With little hope of breaking the siege, the town west of Damascus agreed in late December to the government's terms. Since then, conditions have improved, and some residents who fled have returned. But the government hasn't lifted the siege. Rather, it permits food shipments to enter in small batches, a tactic that allows the authorities to maintain their leverage over residents.
"The siege wasn't broken, they still have their tanks and troops and checkpoints," said Qusai Zakarya, an activist from Moadamiyeh who recently fled to Beirut after being held by authorities for 17 days. "Everybody who wants to go in and out should have their permission. It's like a prison."
He said authorities stopped food shipments into Moadamiyeh this week after the rebels refused to hand over all of the weapons the government demanded, and for siphoning some of the aid for residents to families from the nearby town of Daraya, which is still under government siege.
Daraya provides a stark example of the price of rebuffing truce overtures. For weeks, government helicopters have conducted a brutal aerial campaign to devastating effect, pounding the suburb with massive barrel bombs — large containers packed with fuel, explosives and scraps of metal.
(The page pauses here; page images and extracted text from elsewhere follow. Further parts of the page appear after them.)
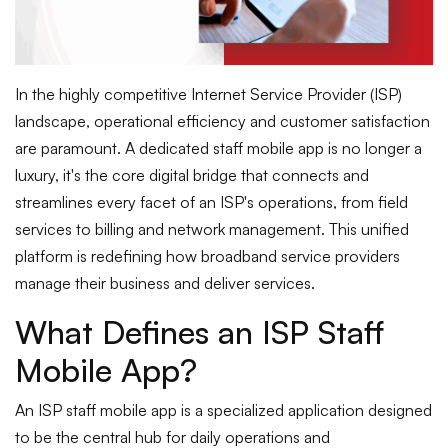
In the highly competitive Internet Service Provider (ISP)
landscape, operational efficiency and customer satisfaction
are paramount. A dedicated staff mobile app is no longer a
luxury, it's the core digital bridge that connects and
streamlines every facet of an ISP's operations, from field
services to billing and network management. This unified
platform is redefining how broadband service providers
manage their business and deliver services.
What Defines an ISP Staff
Mobile App?
An ISP staff mobile app is a specialized application designed
to be the central hub for daily operations and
For rebels, the cease-fires are a particularly bitter tactic because Syrian officials paint the "reconciliation committees" as peace makers.
"It's a submission strategy," said a rebel in the besieged neighborhood of Mleiha who goes by the nom de guerre of Abu Mansour.
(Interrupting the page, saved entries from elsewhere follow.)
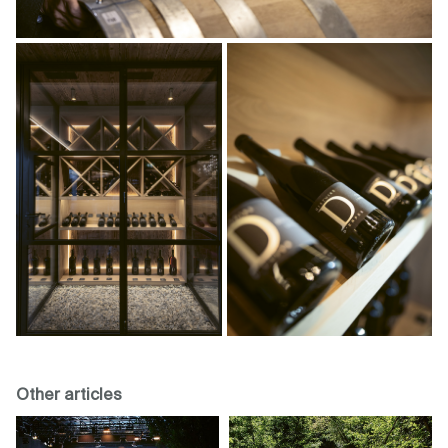
Other articles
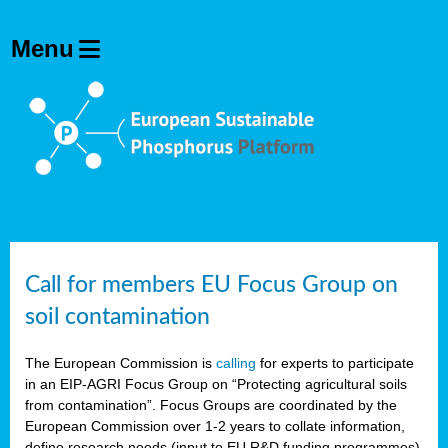
Call for members EU Focus Group on
soil contamination
The European Commission is
calling
for experts to participate
in an EIP-AGRI Focus Group on “Protecting agricultural soils
from contamination”. Focus Groups are coordinated by the
European Commission over 1-2 years to collate information,
define research needs (input to EU R&D funding programmes)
While Mleiha has held out so far, Abu Mansour said he understands why some neighborhoods opt to accept the government's terms, even if they are unfavorable.
"The people are tired. They will do anything to let in food," he said. "I'm not talking about rebels. I'm talking about people: the barber, the grocer, the housewife. They are the people who are blockaded. They don't have water. They don't have food. They have no communication with the outside world. There's nothing."